[Exercise set]
• 1. In the account of the post-show talk back, how were the actors able to keep the puppet limbs they weren't moving in set positions? Answer in one to three sentences.
• 2. According to the account of the post-show talk back, what costumes did the ensemble wear for the ballet?
• 3. Continue the account of the post-show talk back from its last sentence.

[Passage]
⁂
The talk back after the show was really animated and interesting. There was a lot of discussion about the technical challenges. There was discussion of the choreography and their favorites - the dance styles varied from ballet (in squirrel costumes), to hip hop, to a spoof of traditional German (or Swiss?) dancing, like the figures on a cuckoo clock.
But that's not all ... the ensemble also played the Oompa Loompas, with puppets that attached a small puppet body but used the actor's face. The actors could use their own hands to move the puppet's arms/hands OR the puppet's legs/feet. Whichever limbs they were not operating they could stick in certain positions (hands on hips, hands behind head, feet on ground). This was done with magnets, and steel plates on the floor. The actors had lots of funny stories about mishaps with magnets sticking to the wrong things, or not sticking, sticking to things backstage ...
⁂
[Information given]
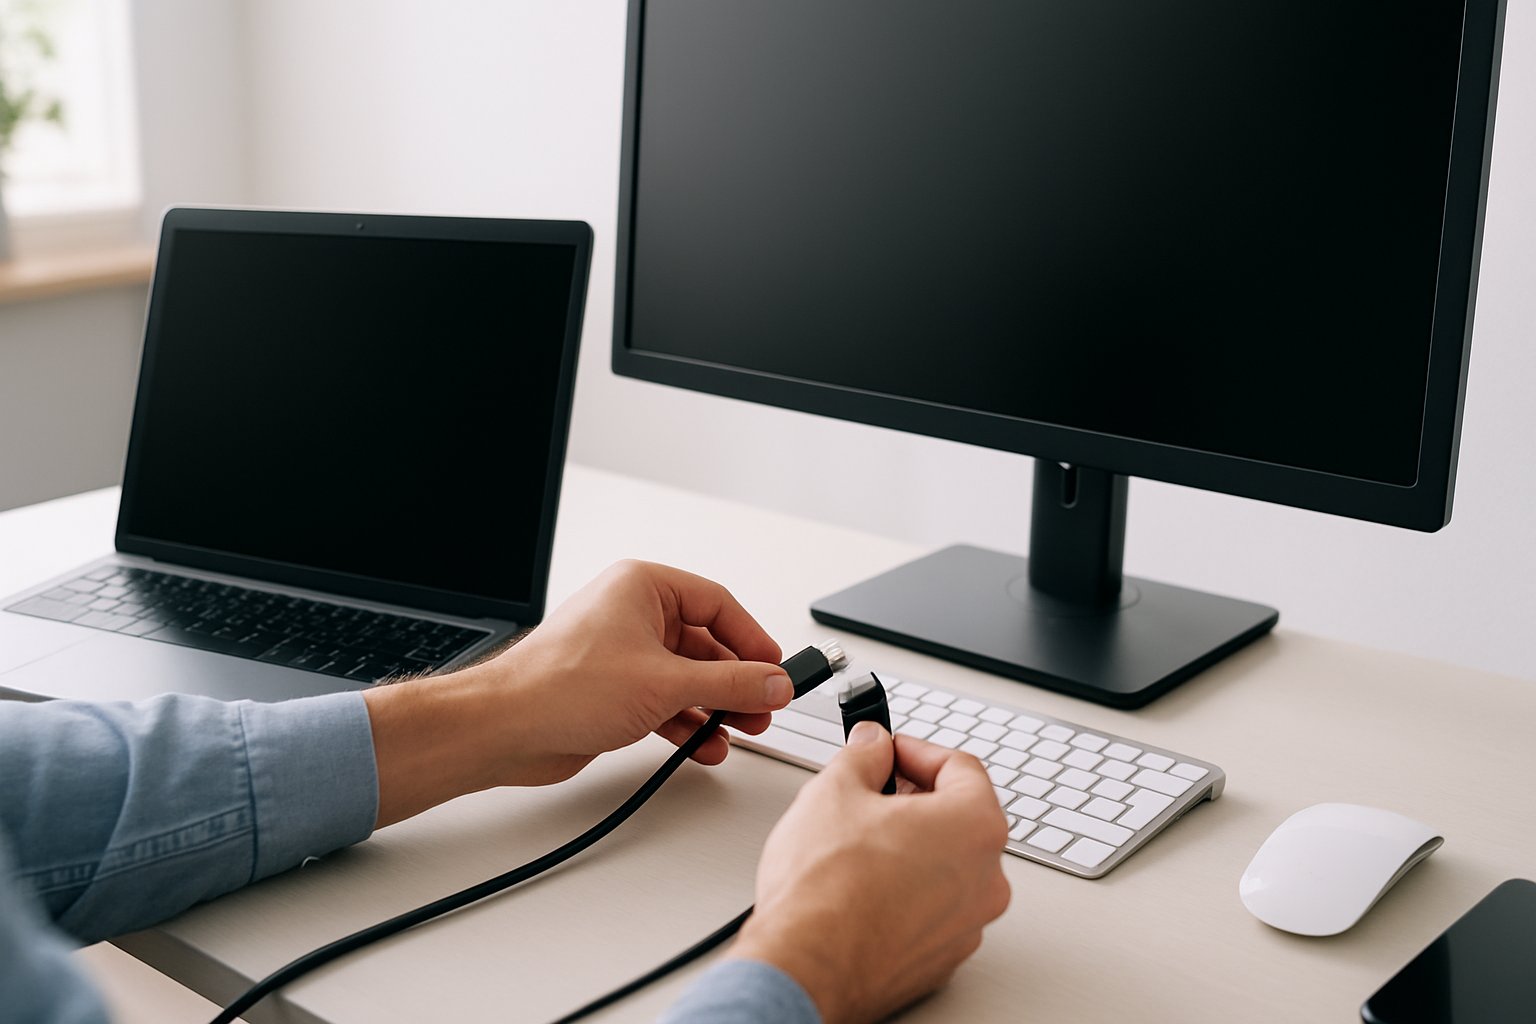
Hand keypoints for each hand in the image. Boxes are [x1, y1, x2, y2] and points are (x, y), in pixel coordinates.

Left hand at [363, 560, 790, 826]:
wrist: (506, 728)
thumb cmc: (560, 686)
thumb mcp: (666, 683)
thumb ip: (731, 684)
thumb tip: (773, 682)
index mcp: (642, 587)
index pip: (717, 603)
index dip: (752, 638)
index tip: (775, 668)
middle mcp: (632, 614)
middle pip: (705, 643)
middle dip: (736, 680)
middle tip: (761, 706)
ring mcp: (622, 653)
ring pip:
⁂
[Answers for this exercise]
• 1. The puppet limbs the actors weren't operating could be stuck in certain positions, such as hands on hips, hands behind the head, or feet on the ground. This was done with magnets and steel plates on the floor.

• 2. Squirrel costumes.

• 3.
We also got to hear about how tthe script evolved during the rehearsals, workshops, and the tryout production (it was performed in London, but quite a few changes were made when it moved to the U.S.) They used some improvisation, but only in the early stages. Once the show is in its final rehearsals, and after it opens, it is supposed to stay essentially the same. Which is a great segue into the Stage Management session I went to this afternoon ... but I'll save that post for tomorrow.
Thursday, but only justPosted by Kristin Hall on 7/13/2017
It was a busy day! I've met other theatre educators from all over - Illinois, Georgia, Rhode Island, Toronto. I attended workshops that made me think, inspired me, taught me some things that I didn't know ... and, yes, I did learn a dance from Hamilton! I won't claim that I did it well, but I got better at it as I went. I just needed to run it a few more times. After that experience I will ALWAYS make sure that students get to practice the audition dance for the musical as many times as they need to do it!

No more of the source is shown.